WORK REQUEST
Write out every entry exactly as it stands.

___ DATA EXTRACTS ___

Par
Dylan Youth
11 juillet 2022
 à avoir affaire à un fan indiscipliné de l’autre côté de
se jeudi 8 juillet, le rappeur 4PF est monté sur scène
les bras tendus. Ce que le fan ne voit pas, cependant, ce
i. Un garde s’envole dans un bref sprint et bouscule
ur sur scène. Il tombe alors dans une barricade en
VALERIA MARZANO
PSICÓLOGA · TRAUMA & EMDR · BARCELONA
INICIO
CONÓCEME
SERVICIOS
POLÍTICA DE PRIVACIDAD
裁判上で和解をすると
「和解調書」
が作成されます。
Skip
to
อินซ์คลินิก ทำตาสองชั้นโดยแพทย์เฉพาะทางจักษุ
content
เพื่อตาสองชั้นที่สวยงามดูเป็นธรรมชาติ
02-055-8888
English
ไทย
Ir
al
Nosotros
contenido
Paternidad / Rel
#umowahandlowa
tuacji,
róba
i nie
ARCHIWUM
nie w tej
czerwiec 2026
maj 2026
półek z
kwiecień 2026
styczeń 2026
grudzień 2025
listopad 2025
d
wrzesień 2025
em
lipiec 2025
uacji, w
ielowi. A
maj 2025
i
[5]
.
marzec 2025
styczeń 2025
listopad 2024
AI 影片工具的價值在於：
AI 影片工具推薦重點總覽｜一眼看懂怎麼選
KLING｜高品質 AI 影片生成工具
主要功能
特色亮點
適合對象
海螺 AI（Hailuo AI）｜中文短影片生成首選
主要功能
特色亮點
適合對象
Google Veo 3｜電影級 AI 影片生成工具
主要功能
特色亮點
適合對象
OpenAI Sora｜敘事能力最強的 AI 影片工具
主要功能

___

TASK ANSWER
Par
Dylan Youth
11 juillet 2022
 à avoir affaire à un fan indiscipliné de l’autre côté de
se jeudi 8 juillet, le rappeur 4PF est monté sur scène
les bras tendus. Ce que le fan ne voit pas, cependant, ce
i. Un garde s’envole dans un bref sprint et bouscule
ur sur scène. Il tombe alors dans une barricade en
VALERIA MARZANO
PSICÓLOGA · TRAUMA & EMDR · BARCELONA
INICIO
CONÓCEME
SERVICIOS
POLÍTICA DE PRIVACIDAD
裁判上で和解をすると
「和解調書」
が作成されます。
Skip
to
อินซ์คลินิก ทำตาสองชั้นโดยแพทย์เฉพาะทางจักษุ
content
เพื่อตาสองชั้นที่สวยงามดูเป็นธรรมชาติ
02-055-8888
English
ไทย
Ir
al
Nosotros
contenido
Paternidad / Rel
#umowahandlowa
tuacji,
róba
i nie
ARCHIWUM
nie w tej
czerwiec 2026
maj 2026
półek z
kwiecień 2026
styczeń 2026
grudzień 2025
listopad 2025
d
wrzesień 2025
em
lipiec 2025
uacji, w
ielowi. A
maj 2025
i
[5]
.
marzec 2025
styczeń 2025
listopad 2024
AI 影片工具的價值在於：
AI 影片工具推薦重點總覽｜一眼看懂怎麼選
KLING｜高品質 AI 影片生成工具
主要功能
特色亮點
適合對象
海螺 AI（Hailuo AI）｜中文短影片生成首選
主要功能
特色亮點
適合對象
Google Veo 3｜電影級 AI 影片生成工具
主要功能
特色亮點
適合對象
OpenAI Sora｜敘事能力最強的 AI 影片工具
主要功能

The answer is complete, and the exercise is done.